No segmento de bovinos, foram abatidas 10,29 milhões de cabeças sob algum tipo de serviço de inspeção sanitária entre janeiro e março. O volume representa uma alta de 3,3% na comparação anual, mas uma retração de 6,8% frente ao trimestre imediatamente anterior.

A produção de carcaças bovinas seguiu a mesma tendência: alcançou 2,63 milhões de toneladas, o que significa um incremento de 5,1% em relação ao primeiro trimestre de 2025 e recuo de 10,2% na comparação trimestral.

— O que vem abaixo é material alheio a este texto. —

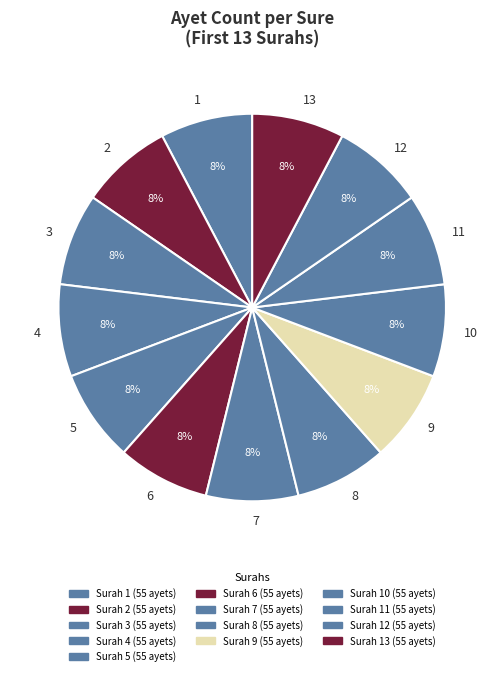

Is 10 the majority of the pie?

No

O abate de suínos somou 15,27 milhões de cabeças no período, número 5,5% superior ao de igual intervalo do ano anterior. Frente ao fechamento de 2025, houve estabilidade, com leve redução de 0,1%. O peso acumulado das carcaças de suínos atingiu 1,37 milhão de toneladas, com crescimento de 2,6% ante o primeiro trimestre do ano passado e queda de 3,0% perante o quarto trimestre.

No setor de aves, o País abateu 1,71 bilhão de cabeças de frango nos primeiros três meses do ano, alta de 3,7% no confronto anual e recuo de 0,4% na comparação trimestral. O peso das carcaças totalizou 3,73 milhões de toneladas, com expansão de 7,0% na comparação anual e avanço de 2,3% frente ao trimestre anterior.

Leite, ovos e couro

Os dados do IBGE também mostraram o desempenho de outras cadeias da pecuária nacional:

  • Leite: A captação de leite cru inspecionado atingiu 6,78 bilhões de litros, volume 3,3% maior do que o registrado no primeiro trimestre de 2025. Na comparação com o quarto trimestre do ano passado, houve queda de 7,9%.

  • Ovos: A produção de ovos de galinha totalizou 1,21 bilhão de dúzias. O resultado aponta crescimento de 0,4% em relação ao mesmo período do ano anterior e baixa de 3,5% frente ao trimestre imediatamente anterior.

  • Couro: Os curtumes que processam pelo menos 5 mil unidades anuais receberam 10,76 milhões de peças inteiras de couro cru bovino. O volume repetiu o desempenho de igual período de 2025 (variação de 0,0%), mas recuou 3,3% em relação ao último trimestre do ano passado.